We'll complete our workflow by making all previous changes, in addition to any neccesary numeric conversions. The conversions for the numeric columns are as follows:

  • First, check to see if any floating points can be converted to integers. Since the int datatype is not nullable, we'll make sure we only do this for columns without any missing values.
  • We'll then make sure that in either case, we downcast the column to the most space efficient subtype.

This is done in the following code cell.

In [ ]:
chunk_iter = pd.read_csv('data/loans_2007.csv', chunksize=3200, dtype = category_cols_dict, parse_dates=dt_cols, date_format="%b-%Y")
total = 0
for i,chunk in enumerate(chunk_iter):
    chunk.drop(columns=['id'], inplace=True)
    # drop erroneous rows on last and 2nd to last chunks
    if i == 13:
        chunk.drop(chunk.tail(2).index, inplace=True) 
    elif i == 12:
        droprow = 39786
        chunk.drop(labels= droprow, axis = 0, inplace=True) 

    # clean columns and convert to numeric     
    term_clean = chunk["term"].str.strip().str.replace("months","").astype(int)
    chunk["term"] = term_clean
    int_rate_clean = chunk["int_rate"].str.strip().str.replace("%","").astype(float)
    chunk["int_rate"] = int_rate_clean
    revol_util_clean = chunk["revol_util"].str.strip().str.replace("%","").astype(float)
    chunk["revol_util"] = revol_util_clean

    floats = chunk.select_dtypes(include='float')
    float_cols = floats.columns.tolist()
    num_missing = floats.isna().sum(axis=0)
   
    for col in float_cols:
         # if float column has missing value, downcast it
        if num_missing[col] > 0:
            chunk[col] = pd.to_numeric(chunk[col], downcast='float') 
        # otherwise, check to see if float columns can be converted to integer
        else:
            is_int = chunk[col].apply(lambda x: x % 1).sum() == 0
            if is_int:
                # convert and downcast when appropriate
                chunk[col] = chunk[col].astype(int)
                chunk[col] = pd.to_numeric(chunk[col], downcast='integer')

    # compute memory
    chunk_mem = chunk.memory_usage(deep=True).sum()/(1024*1024)
    total += chunk_mem
    print(f"chunk {i}: {round(chunk_mem,3)} MB")
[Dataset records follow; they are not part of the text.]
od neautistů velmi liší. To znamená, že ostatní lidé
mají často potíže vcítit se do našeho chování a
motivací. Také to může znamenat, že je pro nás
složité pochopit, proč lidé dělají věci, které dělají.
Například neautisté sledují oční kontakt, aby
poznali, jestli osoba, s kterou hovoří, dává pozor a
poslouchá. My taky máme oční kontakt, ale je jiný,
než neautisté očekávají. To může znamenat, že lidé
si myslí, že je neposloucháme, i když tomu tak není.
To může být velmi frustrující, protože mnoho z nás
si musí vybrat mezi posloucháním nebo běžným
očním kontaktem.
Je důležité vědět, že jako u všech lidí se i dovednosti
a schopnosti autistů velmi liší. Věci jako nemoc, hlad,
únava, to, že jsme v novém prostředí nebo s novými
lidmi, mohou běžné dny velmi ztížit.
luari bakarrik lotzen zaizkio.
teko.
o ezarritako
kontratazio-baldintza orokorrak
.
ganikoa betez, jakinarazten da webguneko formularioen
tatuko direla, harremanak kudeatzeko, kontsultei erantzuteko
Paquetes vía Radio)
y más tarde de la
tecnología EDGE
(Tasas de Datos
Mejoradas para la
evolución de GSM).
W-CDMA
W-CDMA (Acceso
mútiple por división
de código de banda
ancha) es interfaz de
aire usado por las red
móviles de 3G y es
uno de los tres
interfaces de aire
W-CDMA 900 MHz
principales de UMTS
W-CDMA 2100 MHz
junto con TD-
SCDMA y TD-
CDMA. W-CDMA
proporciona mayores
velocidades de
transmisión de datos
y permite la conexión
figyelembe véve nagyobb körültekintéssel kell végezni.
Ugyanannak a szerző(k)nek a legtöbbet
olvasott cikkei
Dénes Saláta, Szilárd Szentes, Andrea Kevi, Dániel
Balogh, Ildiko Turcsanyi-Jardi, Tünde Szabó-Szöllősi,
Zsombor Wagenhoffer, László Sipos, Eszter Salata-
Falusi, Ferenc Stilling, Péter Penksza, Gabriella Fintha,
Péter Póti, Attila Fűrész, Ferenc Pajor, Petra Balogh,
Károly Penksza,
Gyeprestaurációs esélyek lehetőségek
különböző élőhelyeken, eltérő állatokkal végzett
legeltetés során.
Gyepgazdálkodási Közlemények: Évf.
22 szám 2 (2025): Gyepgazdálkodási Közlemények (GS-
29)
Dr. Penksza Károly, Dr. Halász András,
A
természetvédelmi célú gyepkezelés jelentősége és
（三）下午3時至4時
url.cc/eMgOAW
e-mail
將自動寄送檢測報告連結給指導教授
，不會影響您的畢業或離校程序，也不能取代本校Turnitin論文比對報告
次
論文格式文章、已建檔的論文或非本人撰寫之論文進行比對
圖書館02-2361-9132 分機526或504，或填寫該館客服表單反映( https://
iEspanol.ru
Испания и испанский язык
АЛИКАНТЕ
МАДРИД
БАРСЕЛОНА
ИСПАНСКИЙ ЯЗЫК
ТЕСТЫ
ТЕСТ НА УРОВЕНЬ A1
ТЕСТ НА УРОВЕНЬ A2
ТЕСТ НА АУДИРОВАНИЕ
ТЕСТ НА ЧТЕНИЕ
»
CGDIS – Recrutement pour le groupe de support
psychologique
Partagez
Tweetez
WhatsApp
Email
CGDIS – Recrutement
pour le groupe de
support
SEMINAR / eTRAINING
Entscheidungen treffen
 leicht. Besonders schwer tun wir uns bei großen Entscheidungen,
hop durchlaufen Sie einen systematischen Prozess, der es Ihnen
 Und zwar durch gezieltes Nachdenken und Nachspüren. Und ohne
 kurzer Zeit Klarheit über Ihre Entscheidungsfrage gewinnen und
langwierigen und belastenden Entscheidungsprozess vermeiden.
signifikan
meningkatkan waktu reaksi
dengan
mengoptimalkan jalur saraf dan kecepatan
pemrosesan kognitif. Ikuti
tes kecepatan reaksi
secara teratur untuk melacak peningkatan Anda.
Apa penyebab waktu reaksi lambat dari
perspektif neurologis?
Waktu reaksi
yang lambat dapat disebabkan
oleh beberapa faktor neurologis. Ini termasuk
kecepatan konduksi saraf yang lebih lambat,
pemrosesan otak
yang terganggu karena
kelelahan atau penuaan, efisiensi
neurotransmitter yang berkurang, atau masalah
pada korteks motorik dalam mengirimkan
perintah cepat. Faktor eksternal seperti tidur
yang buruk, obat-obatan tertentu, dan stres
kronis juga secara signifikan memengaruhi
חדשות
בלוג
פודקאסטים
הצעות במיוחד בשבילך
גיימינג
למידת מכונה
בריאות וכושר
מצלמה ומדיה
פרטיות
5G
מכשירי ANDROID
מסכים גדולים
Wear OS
print(f"total memory: {round(total,3)} MB")
chunk 0: 1.146 MB
chunk 1: 1.13 MB
chunk 2: 1.145 MB
chunk 3: 1.131 MB
chunk 4: 1.129 MB
chunk 5: 1.129 MB
chunk 6: 1.13 MB
chunk 7: 1.118 MB
chunk 8: 1.116 MB
chunk 9: 1.083 MB
chunk 10: 1.092 MB
chunk 11: 1.107 MB
chunk 12: 1.151 MB
chunk 13: 0.372 MB
total memory: 14.979 MB

Conlusion¶

In conclusion, we used pandas to process a dataset in chunks, remaining under a arbitrary memory constraint of 10MB. After properly manipulating and analyzing each chunk, we optimized the memory footprint of the dataframe by:

  • converting columns with many repeated entries to pandas' "category" datatype
  • converting columns containing datetime information to "datetime" datatype
  • converting floats to ints when appropriate
  • downcasting each numeric datatype to an appropriate, space efficient subtype

Overall, we were able to cut the total memory consumption of the dataframe to 1/3 of the original dataframe. Moreover, we cleaned the data and converted it to a form more useful for data analysts.